BRIEF: Continue the passage on the ChorusOS configuration tools, starting after its final sentence.

-- SOURCE PASSAGE follows --

The configuration tools allow the configuration of the ChorusOS operating system. They are designed to be flexible enough to be extended to enable the configuration of any other system component (OS or drivers) or even application actors that may be part of the ChorusOS operating system image.
You can use either one of the following configuration tools to view and modify the characteristics of a ChorusOS operating system image:
The graphical user interface tool for the ChorusOS operating system is called Ews, or Embedded Workshop.
The command-line interface tool for the ChorusOS operating system is called Configurator.
The graphical configuration tool, Ews, requires Sun Java JDK 1.2 (JAVA 2) to be installed and the location of the Java virtual machine to be in your path.
To start Ews and open an existing configuration file, type:
$ ews -c config-file |
The optional config-file specifies the path of the ChorusOS operating system configuration file conf/ChorusOS.xml to open at start-up.
To start Ews without opening a file, type:
$ ews |
When started, Ews opens a main window, containing a menu bar and toolbar at the top, a navigation tree pane on the left, and an output view pane at the bottom. The rest of the window is occupied by a Multiple Document Interface (MDI) area, which is used to display other windows, like the Properties Inspector, or the Find View (both are described later). These other windows can be resized, moved, or closed just like any other window, but are constrained within the MDI area, and cannot be moved outside.
The main window of Ews is shown in Figure 2-1.
The navigation pane contains two tabbed windows: a Projects tab, which displays any opened configurations as a hierarchical tree, and a Help tab, which displays the online help table of contents.
Within the Project window, every element in the project view tree is represented by a small icon with a name. Right-clicking on an element brings up a floating context menu, which can be used to perform actions such as changing the element's value. Double-clicking on an element opens the main Properties Inspector window in the MDI area.
Within the Help window, selecting an entry in the table of contents displays the appropriate help page in the MDI area.
The Properties Inspector displays the properties of an element, such as its value and description. Some of these properties may be changed.
The Show Children View window displays the sub-element, or first-level child, of a selected element.
The Find window is used to locate an element in the project view tree. Any element can be searched for by specifying a substring of its name or its type. The search can take place from the root, on the entire tree hierarchy, or from the selected element.
The first operation is to open a ChorusOS configuration file (unless the -c option was used on the command line). For this, select the Open option in the File menu. A file selection dialog allows you to select the configuration file to open. The configuration to open is the conf/ChorusOS.xml file located in the configuration directory. Once opened, a new configuration item can be added to the navigation tree.

-- SOURCE PASSAGE concluded --
-- EXTRACTED MATERIAL follows --

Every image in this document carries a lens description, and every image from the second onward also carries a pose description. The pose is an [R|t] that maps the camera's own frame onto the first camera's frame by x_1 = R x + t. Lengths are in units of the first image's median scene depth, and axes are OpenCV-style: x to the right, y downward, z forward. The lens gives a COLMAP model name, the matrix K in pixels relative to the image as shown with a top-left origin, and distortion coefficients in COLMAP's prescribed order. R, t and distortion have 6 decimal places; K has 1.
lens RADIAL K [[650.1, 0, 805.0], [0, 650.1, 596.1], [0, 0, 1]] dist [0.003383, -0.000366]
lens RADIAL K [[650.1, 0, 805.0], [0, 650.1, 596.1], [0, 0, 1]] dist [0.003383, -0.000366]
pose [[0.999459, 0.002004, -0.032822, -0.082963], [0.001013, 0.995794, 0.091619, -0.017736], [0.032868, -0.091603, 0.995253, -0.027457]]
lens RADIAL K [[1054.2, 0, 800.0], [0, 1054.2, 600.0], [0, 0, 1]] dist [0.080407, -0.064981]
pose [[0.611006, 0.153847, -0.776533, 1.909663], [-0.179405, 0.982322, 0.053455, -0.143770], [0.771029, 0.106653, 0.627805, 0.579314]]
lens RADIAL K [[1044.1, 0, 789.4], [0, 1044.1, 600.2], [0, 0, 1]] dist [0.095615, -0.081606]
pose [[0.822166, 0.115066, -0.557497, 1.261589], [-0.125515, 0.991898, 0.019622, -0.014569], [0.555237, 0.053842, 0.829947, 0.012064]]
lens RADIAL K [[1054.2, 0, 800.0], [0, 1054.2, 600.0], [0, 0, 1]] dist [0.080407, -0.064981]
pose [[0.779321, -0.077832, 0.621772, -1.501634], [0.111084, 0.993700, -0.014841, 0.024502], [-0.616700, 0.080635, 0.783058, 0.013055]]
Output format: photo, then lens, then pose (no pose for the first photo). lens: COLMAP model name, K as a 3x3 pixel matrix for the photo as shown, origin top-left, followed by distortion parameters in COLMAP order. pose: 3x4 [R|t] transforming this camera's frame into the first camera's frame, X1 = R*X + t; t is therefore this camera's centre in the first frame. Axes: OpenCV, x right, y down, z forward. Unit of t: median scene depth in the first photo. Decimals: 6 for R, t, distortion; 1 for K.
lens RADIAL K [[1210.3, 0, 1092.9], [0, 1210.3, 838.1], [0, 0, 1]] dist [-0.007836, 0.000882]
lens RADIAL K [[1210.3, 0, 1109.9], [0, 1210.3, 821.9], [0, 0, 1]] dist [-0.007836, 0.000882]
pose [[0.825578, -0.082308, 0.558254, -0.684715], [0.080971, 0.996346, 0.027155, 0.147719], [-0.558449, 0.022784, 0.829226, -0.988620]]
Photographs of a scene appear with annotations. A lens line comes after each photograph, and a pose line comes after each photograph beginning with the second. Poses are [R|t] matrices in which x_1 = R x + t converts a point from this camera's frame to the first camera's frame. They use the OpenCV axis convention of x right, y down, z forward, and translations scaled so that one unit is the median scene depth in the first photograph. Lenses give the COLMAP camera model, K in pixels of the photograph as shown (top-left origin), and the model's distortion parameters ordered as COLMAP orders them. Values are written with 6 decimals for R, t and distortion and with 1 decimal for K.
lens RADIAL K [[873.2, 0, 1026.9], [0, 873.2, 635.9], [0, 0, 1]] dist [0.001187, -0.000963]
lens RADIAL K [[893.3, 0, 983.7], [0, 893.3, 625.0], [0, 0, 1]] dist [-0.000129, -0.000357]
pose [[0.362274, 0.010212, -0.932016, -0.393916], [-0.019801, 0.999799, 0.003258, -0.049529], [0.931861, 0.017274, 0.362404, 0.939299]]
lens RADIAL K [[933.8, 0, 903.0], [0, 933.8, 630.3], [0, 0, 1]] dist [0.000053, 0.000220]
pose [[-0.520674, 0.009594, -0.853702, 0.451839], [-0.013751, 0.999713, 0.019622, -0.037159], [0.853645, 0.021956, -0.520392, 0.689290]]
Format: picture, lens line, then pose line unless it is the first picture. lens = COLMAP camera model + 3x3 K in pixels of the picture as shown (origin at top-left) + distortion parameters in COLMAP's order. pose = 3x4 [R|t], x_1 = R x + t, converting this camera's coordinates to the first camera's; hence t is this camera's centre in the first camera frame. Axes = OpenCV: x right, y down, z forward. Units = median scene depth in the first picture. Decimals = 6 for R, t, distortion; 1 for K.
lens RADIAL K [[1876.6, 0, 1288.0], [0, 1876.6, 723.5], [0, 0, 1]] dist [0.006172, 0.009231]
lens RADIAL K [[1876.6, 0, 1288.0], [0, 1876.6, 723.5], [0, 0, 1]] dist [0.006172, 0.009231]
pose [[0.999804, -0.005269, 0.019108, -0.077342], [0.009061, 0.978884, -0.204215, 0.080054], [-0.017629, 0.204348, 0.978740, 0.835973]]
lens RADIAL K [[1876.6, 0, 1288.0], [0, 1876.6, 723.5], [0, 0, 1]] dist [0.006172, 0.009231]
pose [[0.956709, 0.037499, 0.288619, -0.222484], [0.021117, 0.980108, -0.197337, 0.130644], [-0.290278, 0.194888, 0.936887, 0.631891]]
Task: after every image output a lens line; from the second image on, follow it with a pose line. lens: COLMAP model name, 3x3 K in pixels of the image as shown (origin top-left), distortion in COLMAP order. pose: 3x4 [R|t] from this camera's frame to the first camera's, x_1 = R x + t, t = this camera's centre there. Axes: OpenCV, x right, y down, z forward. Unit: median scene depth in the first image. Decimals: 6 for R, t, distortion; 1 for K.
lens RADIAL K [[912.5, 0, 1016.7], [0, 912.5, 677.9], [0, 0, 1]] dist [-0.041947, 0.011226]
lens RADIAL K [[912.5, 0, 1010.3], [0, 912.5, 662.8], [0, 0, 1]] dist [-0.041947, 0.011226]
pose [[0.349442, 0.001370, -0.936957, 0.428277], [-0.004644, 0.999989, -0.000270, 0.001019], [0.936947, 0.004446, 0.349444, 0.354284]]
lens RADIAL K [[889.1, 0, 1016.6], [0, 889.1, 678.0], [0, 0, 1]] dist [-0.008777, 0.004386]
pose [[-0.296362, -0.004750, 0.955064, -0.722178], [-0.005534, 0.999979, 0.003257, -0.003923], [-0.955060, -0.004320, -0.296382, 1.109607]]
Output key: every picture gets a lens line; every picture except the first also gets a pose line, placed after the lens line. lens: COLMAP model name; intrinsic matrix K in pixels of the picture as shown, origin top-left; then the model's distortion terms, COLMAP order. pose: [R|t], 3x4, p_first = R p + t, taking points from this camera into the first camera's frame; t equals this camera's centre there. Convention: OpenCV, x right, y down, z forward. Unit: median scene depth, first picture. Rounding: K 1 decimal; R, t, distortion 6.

-- EXTRACTED MATERIAL concluded --

EXERCISE OUTPUT:
More than one configuration may be opened in Ews at the same time.
It is possible to browse the configuration by opening the elements in the navigation tree. There are two general kinds of elements in the tree: folders and variables. Folders are used to organize the configuration variables into hierarchical groups. A folder contains child elements that can be variables or folders. Variables are values used to configure the ChorusOS operating system image.
Some of the elements in the configuration tree may be grayed-out and cannot be edited. It is still possible to browse them, however. For example, some variables may depend on the presence of a specific feature: if this feature is not selected, and its current value is set to false, the corresponding tunables are disabled.
Disabling of elements in the configuration is controlled by a condition. This is an optional property attached to some elements, and if the condition is evaluated to false, the element is disabled (elements without a condition property are always enabled). If a folder is disabled, all its child elements (folders and variables) are also disabled.
A configuration is invalid if there are one or more invalid elements in the configuration tree.
The features of the ChorusOS boolean variables, and tunables are expressed as either integers or enumerated variables. The following properties for a tunable are visible in the Properties Inspector:
Name
Type
Default value
Current value
To change the value of a tunable parameter, edit the Current value property.
The values of the ChorusOS operating system image are located in the various Features and Tunables folders. Features expressed as ChorusOS operating system environment variables are contained in the env variable located in the Environment folder. The env variable is a list, where each element represents an environment variable. This list may be empty for a new configuration. It is possible to add, remove or modify environment variables stored in this list.
Select the env variable, right-click to display its context menu, and select New Element. The newly created variable is appended to the list (you might need to expand the list to see the new variable). Set the value of the new variable by editing its value field.
Use makeroute to ensure that the paths to variables (plus actors and daemons) are correct. You can then easily add files to the system image using Ews by simply adding files in the application_files list.
An environment variable is a structured variable containing two fields: a name and a value. The name field stores the name of the environment variable, and the value field stores the value of this environment variable. Edit the value field to change the value of the environment variable.
From the context menu of the environment variable, choose Delete.
After a configuration has been edited, it can be saved. To do this, select the ChorusOS configuration item in the navigation tree (this is the root element of a configuration), and use its context menu. It is also possible to save it using the Save option in the File menu on the main menu bar, or the Save button on the toolbar.
A modified configuration is displayed in red, as a visual warning that the file has changed.
Build the system image, as described in "Rebuilding the System Image" .
To rebuild the system image, select the ChorusOS configuration item in the navigation tree, and use the build item in its context menu (or the corresponding toolbar button). If the configuration file has not been saved since it was last modified, the tool will propose saving it, as the configuration must be saved to be built. If the configuration is invalid, it is not possible to build the corresponding ChorusOS operating system image. See "Invalid Elements".
During the build of the system image, various messages generated by the make tools are displayed in the Ews output window.
It is possible to interrupt the build using the stop button on the toolbar. In this case, the system image is not built.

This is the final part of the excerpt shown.